Contemporary bioethical issues are inherently cross-cultural and global in their scope. Moral quandaries in healthcare, life sciences, and biotechnologies do not respect natural and human boundaries, the boundaries between and within nation-states, ethnicities, cultures, communities, and social groups. In addition, the simultaneously large-scale and intimate interactions between and within different cultures and civilizations and the rapid pace at which they change is a phenomenon that distinguishes our times from previous eras. Asia, China included, has been resuming a more and more active role in the world affairs, scientific, and technological and medical advances. Yet, many long-rooted stereotypes on eastern cultures and medical ethics in Asia are still popular in the west as well the east. As a result, an essential prerequisite for contemporary bioethical inquiry lies in the development of a transcultural bioethics and a more adequate eastern-western dialogue.

Our research explores Māori perspectives on genetic biotechnologies and body/organ donation, the nature of indigenous knowledge, medical ethics in China, Confucian and Daoist perspectives on bioethics, Chinese voices on abortion, the ideology and ethics of China's birth control program, patient-physician trust and mistrust in China, medical professionalism in China in comparison with the west, and Japan's wartime medical atrocities and international aftermath.
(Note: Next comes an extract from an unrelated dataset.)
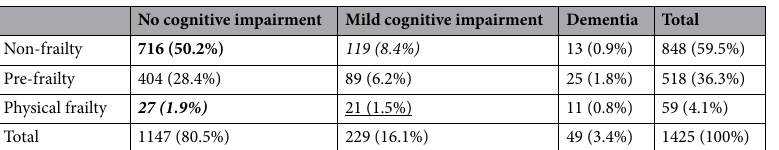
Table 4 summarizes the SVD features for each of the four groups revealed by MRI. Compared to nci-PF group participants, CF group participants exhibited higher white matter hypointensity 21 volumes (beta = 9.37, SE = 3.84, p = 0.015), higher periventricular hyperintensity (PVH) grades (beta = 0.89, SE = 0.41, p = 0.029), and higher deep and subcortical white matter hyperintensity (DSWMH) grades (beta = 1.04,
Other topics include the role of acupuncture for mental health in NZ and healthcare in rural China. Through these different but related research undertakings, a distinctive "transcultural" or "interpretative" approach to bioethics has been proposed and is still developing.

Collaborative research

Rebuilding patient-physician trust in China: An integrated qualitative and normative study

Principal investigators Arthur Kleinman (Harvard University, USA), Jing-Bao Nie (Bioethics Centre, University of Otago), Joseph Tucker (University of North Carolina, USA), and Wei Zhu (Fudan University, China). Supported by a Harvard China Fund grant (2013–2015).

Cross-cultural and comparative bioethics: The search for new methodologies

By Jing-Bao Nie (Bioethics Centre, University of Otago) and Ruth Fitzgerald (Department of Anthropology and Archaeology, University of Otago), in collaboration with Sir Mason Durie (Massey University), Ole Döring (Free University Berlin and Charite Medical University, Germany), Margaret Sleeboom-Faulkner (Sussex University, UK), Grant Gillett and Neil Pickering (Bioethics Centre, University of Otago). Supported by the University of Otago Research Theme on Cross-Cultural and Comparative Studies (CCCS) (2012–2015).

Engineering nature, ideology and ethics: China's Three Gorges Dam in comparison with NZ Clyde Dam

By co-principal investigators Jing-Bao Nie and Neil Pickering (Bioethics Centre, University of Otago), supported by a University of Otago Research grant (2010).

Predicaments of social engineering: Ideology and ethics of China's planned reproduction

By principal investigator Jing-Bao Nie (Bioethics Centre, University of Otago) and associate investigators Yali Cong (Peking University Medical School, China), Ole Döring (Institute for Asian Studies, Hamburg, Germany), and Mark Selden (Cornell University, USA); supported by a Marsden Fund grant from the Royal Society of NZ (2008–2010, extended to 2013).

Japanese doctors' human experimentation in wartime China: Ethical challenges and socio-cultural dimensions

By Principal Investigator Jing-Bao Nie (Bioethics Centre, University of Otago); Associate Investigators Arthur Kleinman (Harvard University, USA) and Nanyan Guo (International Institute for Japanese Studies, Kyoto, Japan). Supported by a Marsden Fund grant from the Royal Society of NZ (2004–2005).